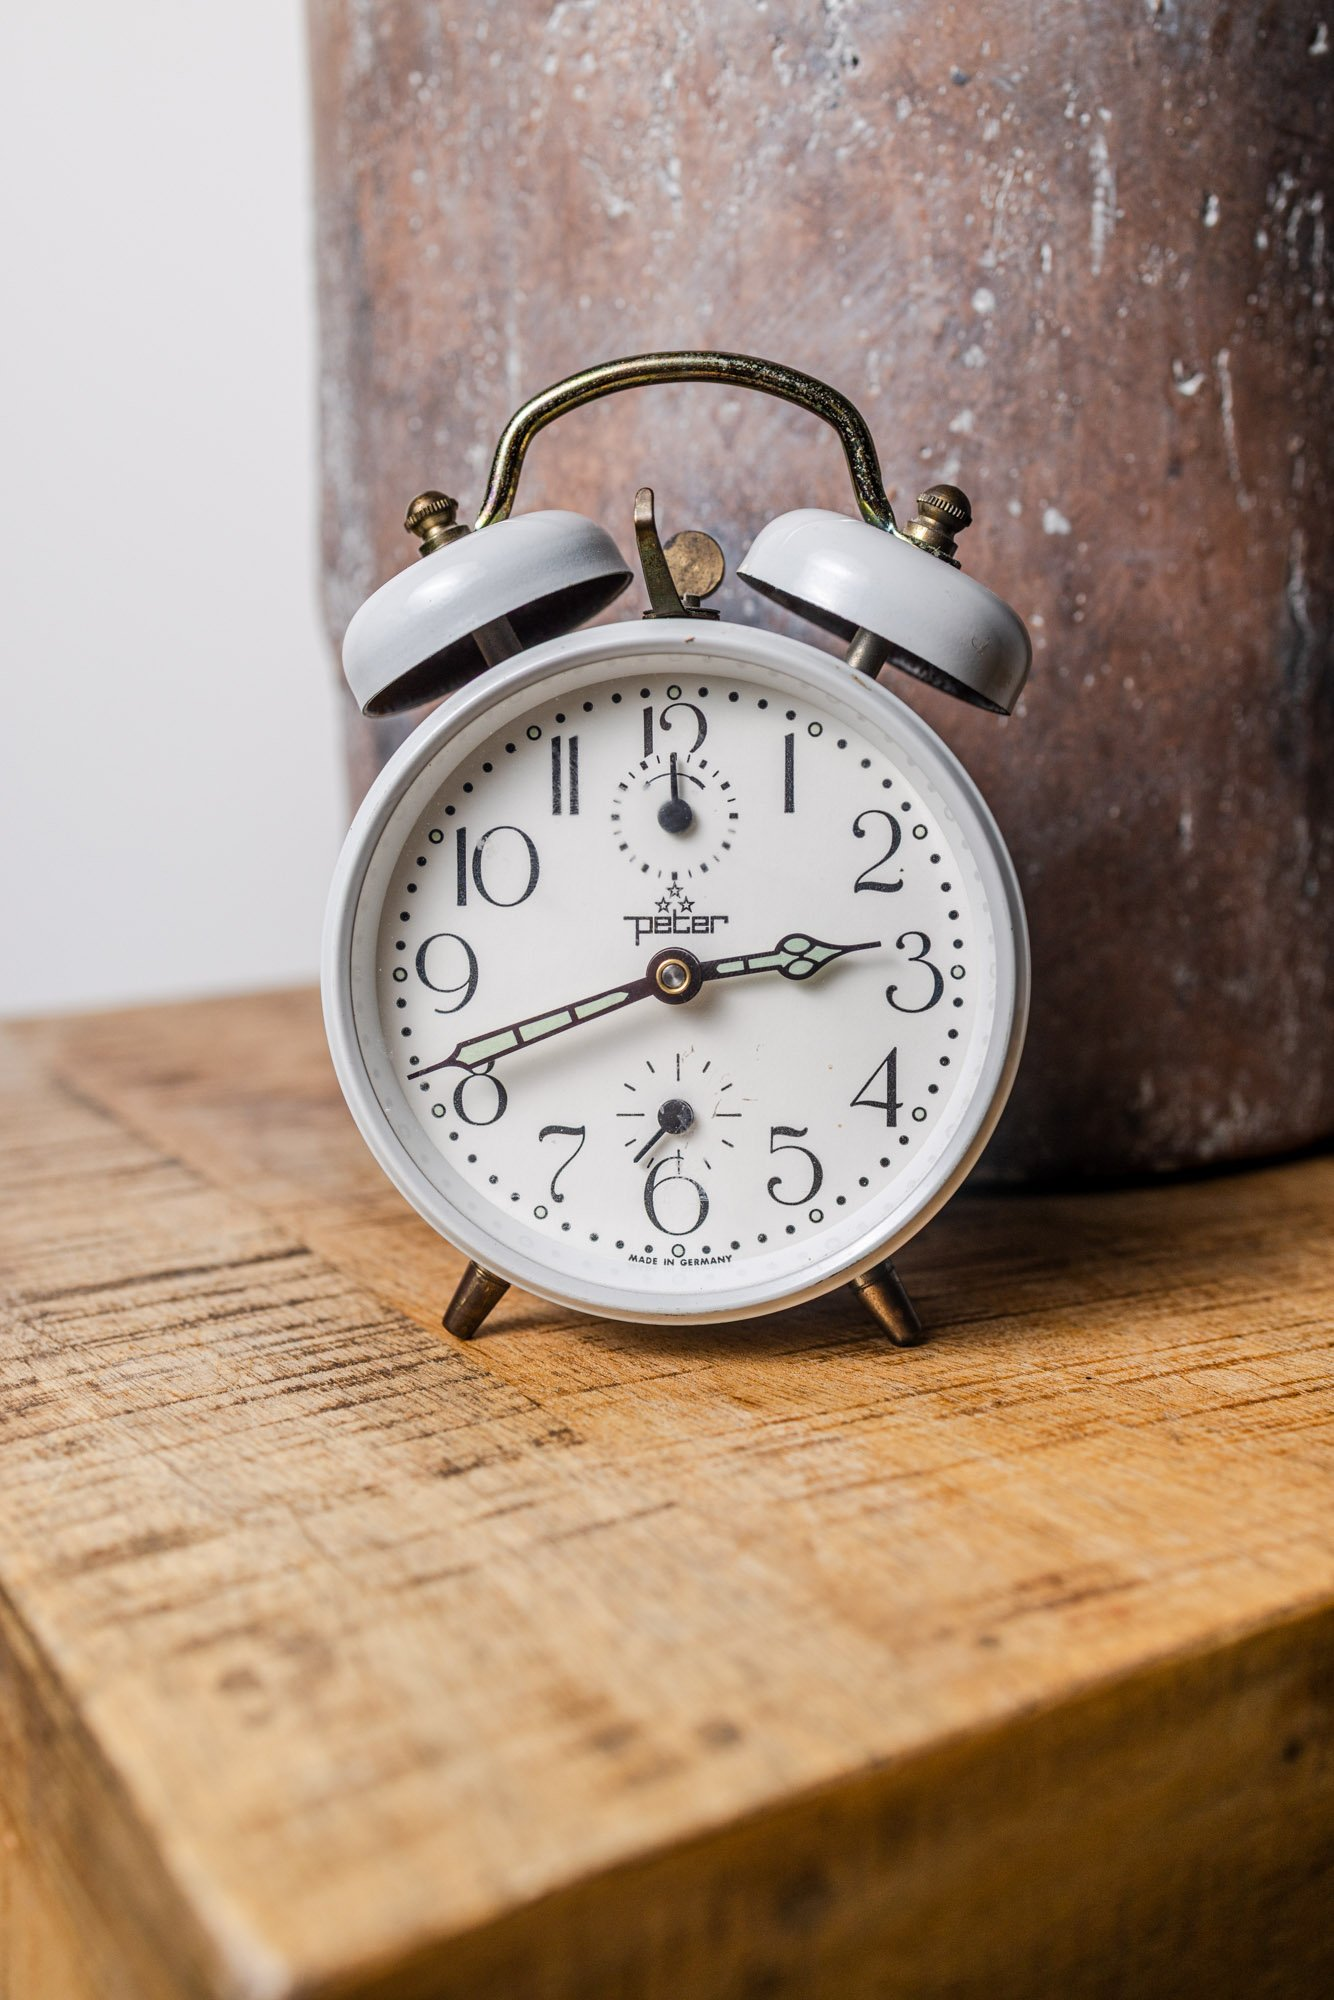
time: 2:41
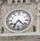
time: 7:22
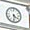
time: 4:29
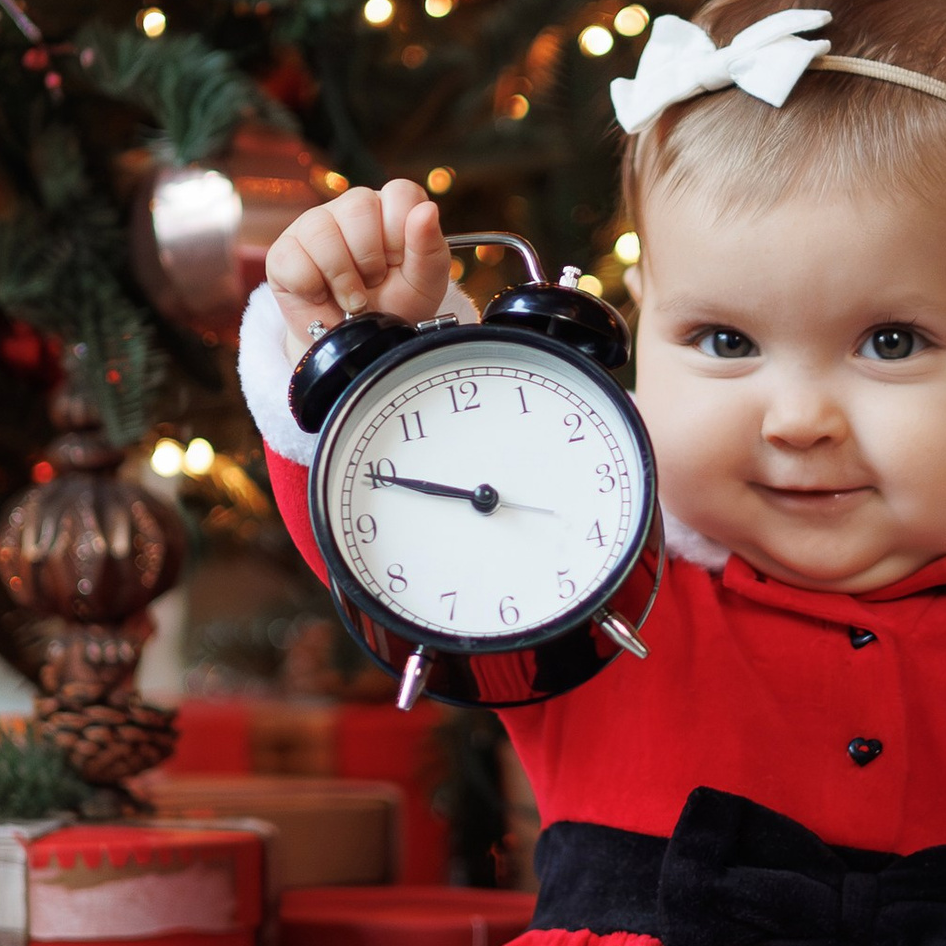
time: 9:49
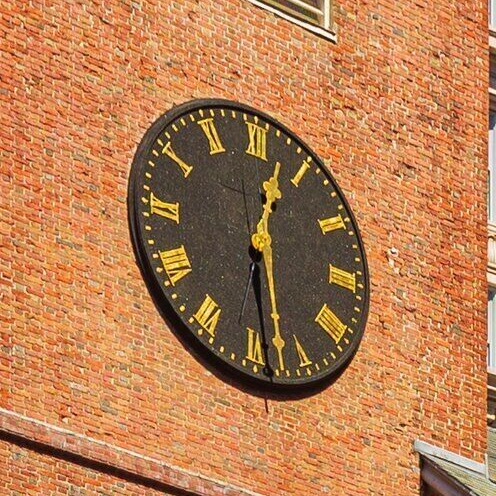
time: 12:28
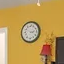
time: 3:12
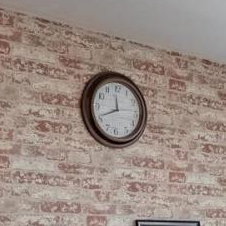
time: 11:41
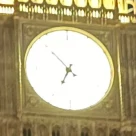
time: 6:53
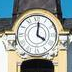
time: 4:01
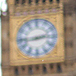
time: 2:43
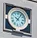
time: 10:05
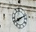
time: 8:11
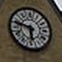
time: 5:47
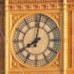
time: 8:01
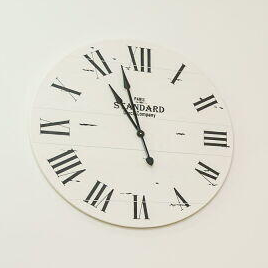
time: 10:57
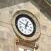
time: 12:48
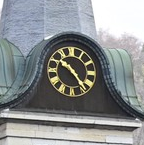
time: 10:23
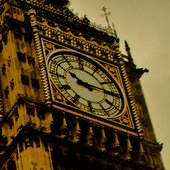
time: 10:14
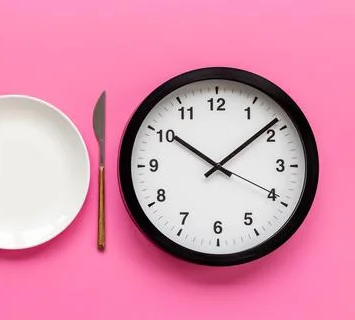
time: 10:08
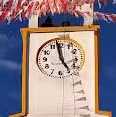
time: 4:58
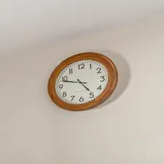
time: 4:48
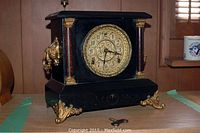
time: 6:17
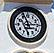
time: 2:56
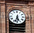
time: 5:32
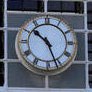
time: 10:26
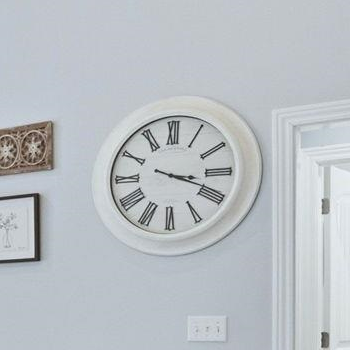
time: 3:18
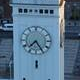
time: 7:24
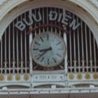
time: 8:38
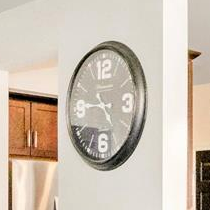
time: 4:45
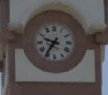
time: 9:35
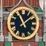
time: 11:08
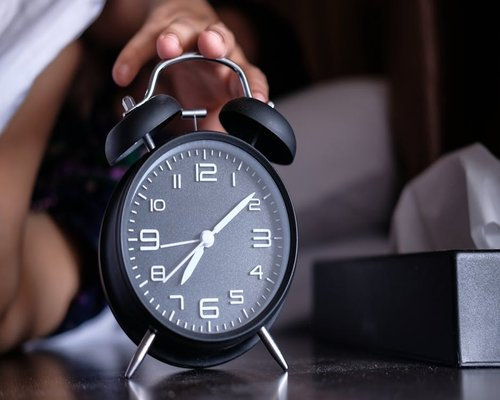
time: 7:08
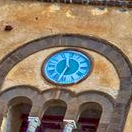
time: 11:32
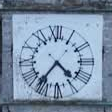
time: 4:36
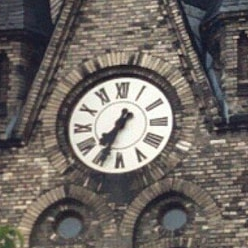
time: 7:33
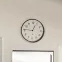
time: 12:46
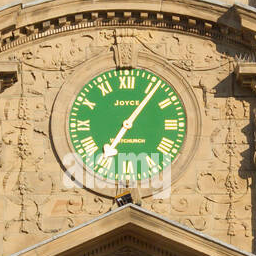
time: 7:06
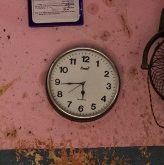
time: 5:44
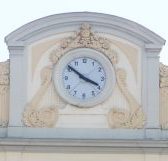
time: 3:51
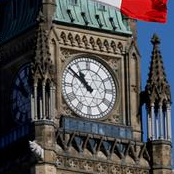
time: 10:51
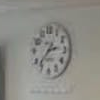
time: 2:37
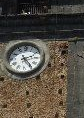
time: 2:24
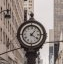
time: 1:20
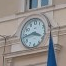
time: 3:43
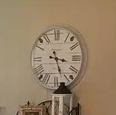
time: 3:26
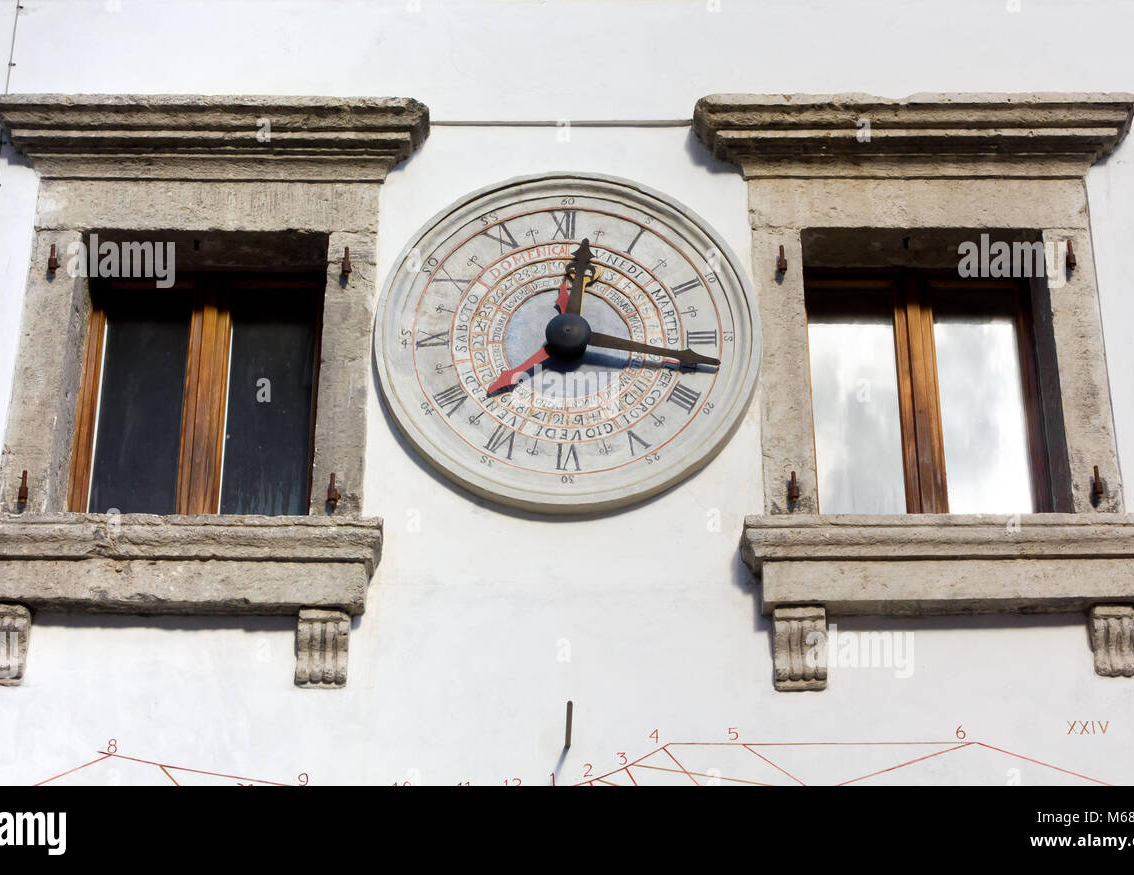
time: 12:16
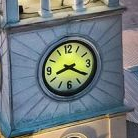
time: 8:20
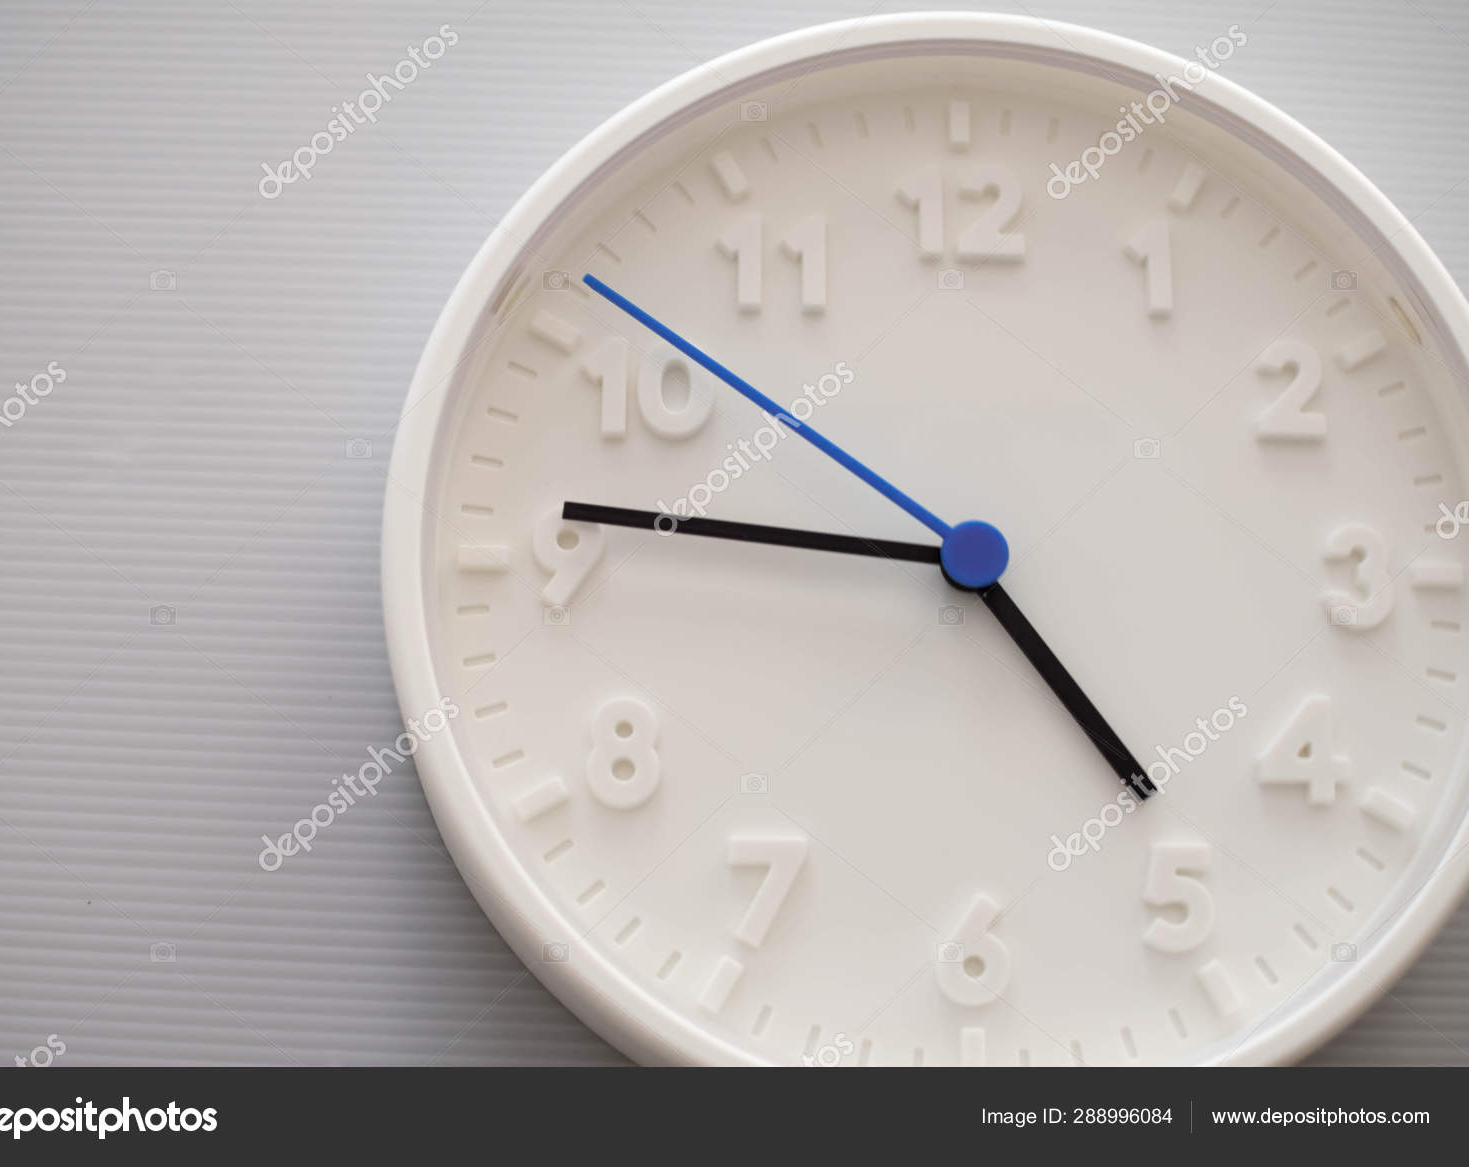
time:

What is needed:
Go through all of the rows above, substituting "reading" for "time" and changing nothing else. Leave the pictures out of your answer.

Exercise solution:
reading: 2:41
reading: 7:22
reading: 4:29
reading: 9:49
reading: 12:28
reading: 3:12
reading: 11:41
reading: 6:53
reading: 4:01
reading: 2:43
reading: 10:05
reading: 8:11
reading: 5:47
reading: 8:01
reading: 10:57
reading: 12:48
reading: 10:23
reading: 10:14
reading: 10:08
reading: 4:58
reading: 4:48
reading: 6:17
reading: 2:56
reading: 5:32
reading: 10:26
reading: 3:18
reading: 7:24
reading: 8:38
reading: 4:45
reading: 9:35
reading: 11:08
reading: 7:08
reading: 11:32
reading: 4:36
reading: 7:33
reading: 12:46
reading: 7:06
reading: 5:44
reading: 3:51
reading: 10:51
reading: 2:37
reading: 2:24
reading: 1:20
reading: 3:43
reading: 3:26
reading: 12:16
reading: 8:20
reading:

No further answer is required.